D’où le nouvel observable qui finit par s’imposer et qui caractérise le niveau IIA : tout changement, même léger, de braquage modifie la direction de la voiture, d’où la nécessité d’une mise en correspondance exacte entre la courbure projetée du trajet et l’inclinaison choisie pour l’axe transversal de devant. En plus des réglages actifs ainsi entraînés et des prises de conscience qui en résultent, cette correspondance observable conduit alors à une nouvelle coordination inférentielle : chacune des courbures imprimée au trajet par la modification du braquage se prolonge en un cercle, le diamètre de ces trajectoires circulaires dépendant de l’amplitude du braquage.
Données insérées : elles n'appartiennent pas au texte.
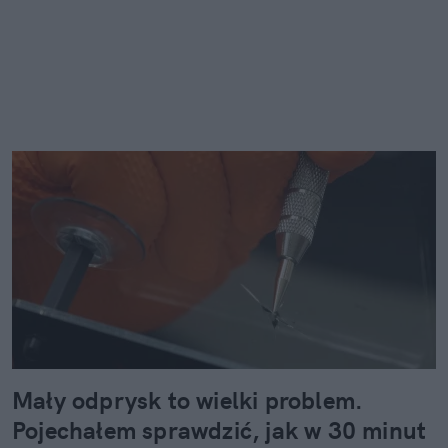
Mały odprysk to wielki problem.
Pojechałem sprawdzić, jak w 30 minut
Mais à ce niveau IIA le rôle de l’axe longitudinal demeure encore sous-estimé comme en IB, d’où les échecs à une trajectoire d’un seul tenant en cas d’obstacle trop éloigné de la ligne AB, et l’incompréhension des braquages sur l’arrière dans la voiture II. Les diverses observations faites à ces deux points de vue conduisent alors à une nouvelle coordination, qui s’imposait virtuellement dès le moment où cette importance de l’axe longitudinal, pourtant implicitement à l’œuvre dans les actions globales de direction à la main caractérisant le niveau IA, a été négligée aux niveaux IB et IIA : c’est la coordination, propre au niveau IIB, entre les anticipations de directions en fonction du braquage et les prévisions directionnelles en fonction de la position de départ (donc de l’axe longitudinal) de la voiture. Mais il ne s’agit encore là que de coordinations semi-vectorielles, et non pas encore causales, d’où les échecs à la question de la voiture III. Au stade III, enfin, cette coordination prend une signification causale, c’est-à-dire que le rôle de l’axe longitudinal est non seulement prévu mais encore compris.